▶ [Task statement]: Read through the data and report every line in which the word "Describe" occurs.
=== Begin Enclosure ===
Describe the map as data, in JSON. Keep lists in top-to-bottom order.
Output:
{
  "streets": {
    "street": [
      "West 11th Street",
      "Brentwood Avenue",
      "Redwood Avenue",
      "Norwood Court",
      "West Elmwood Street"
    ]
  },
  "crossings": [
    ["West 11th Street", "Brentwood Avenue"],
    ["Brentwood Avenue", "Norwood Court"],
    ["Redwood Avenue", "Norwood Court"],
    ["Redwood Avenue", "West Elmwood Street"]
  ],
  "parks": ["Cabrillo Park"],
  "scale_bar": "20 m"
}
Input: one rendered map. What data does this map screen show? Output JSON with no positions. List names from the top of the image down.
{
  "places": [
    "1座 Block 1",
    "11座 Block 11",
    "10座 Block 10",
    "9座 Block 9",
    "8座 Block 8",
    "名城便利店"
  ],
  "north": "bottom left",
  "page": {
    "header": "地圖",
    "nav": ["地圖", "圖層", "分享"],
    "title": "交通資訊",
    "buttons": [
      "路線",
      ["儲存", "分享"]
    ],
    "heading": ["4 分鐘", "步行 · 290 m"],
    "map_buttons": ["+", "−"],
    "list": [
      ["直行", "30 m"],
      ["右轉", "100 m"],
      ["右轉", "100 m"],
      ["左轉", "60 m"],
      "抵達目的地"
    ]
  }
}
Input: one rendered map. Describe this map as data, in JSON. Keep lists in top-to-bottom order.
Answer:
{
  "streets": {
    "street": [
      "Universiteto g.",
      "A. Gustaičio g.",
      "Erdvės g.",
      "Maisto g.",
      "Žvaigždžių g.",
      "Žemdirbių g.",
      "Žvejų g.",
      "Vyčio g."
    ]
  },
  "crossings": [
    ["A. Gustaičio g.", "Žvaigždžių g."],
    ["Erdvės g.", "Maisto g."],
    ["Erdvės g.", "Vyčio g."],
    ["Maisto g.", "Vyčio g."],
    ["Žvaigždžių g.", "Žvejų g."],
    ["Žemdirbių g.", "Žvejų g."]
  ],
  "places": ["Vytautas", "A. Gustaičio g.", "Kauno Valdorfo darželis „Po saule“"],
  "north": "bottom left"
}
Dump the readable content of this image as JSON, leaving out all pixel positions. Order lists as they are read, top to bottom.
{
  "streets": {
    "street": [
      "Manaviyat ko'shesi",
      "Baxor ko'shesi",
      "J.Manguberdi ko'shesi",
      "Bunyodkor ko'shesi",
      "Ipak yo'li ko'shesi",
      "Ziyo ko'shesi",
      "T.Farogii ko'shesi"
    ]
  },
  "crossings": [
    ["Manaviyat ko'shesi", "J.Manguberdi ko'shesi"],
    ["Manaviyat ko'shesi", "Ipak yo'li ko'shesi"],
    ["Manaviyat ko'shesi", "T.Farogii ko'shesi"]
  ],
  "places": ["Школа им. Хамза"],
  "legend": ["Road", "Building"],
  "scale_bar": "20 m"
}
=== End Enclosure ===
▶ [Response area]:
Describe the map as data, in JSON. Keep lists in top-to-bottom order.
Input: one rendered map. Describe this map as data, in JSON. Keep lists in top-to-bottom order.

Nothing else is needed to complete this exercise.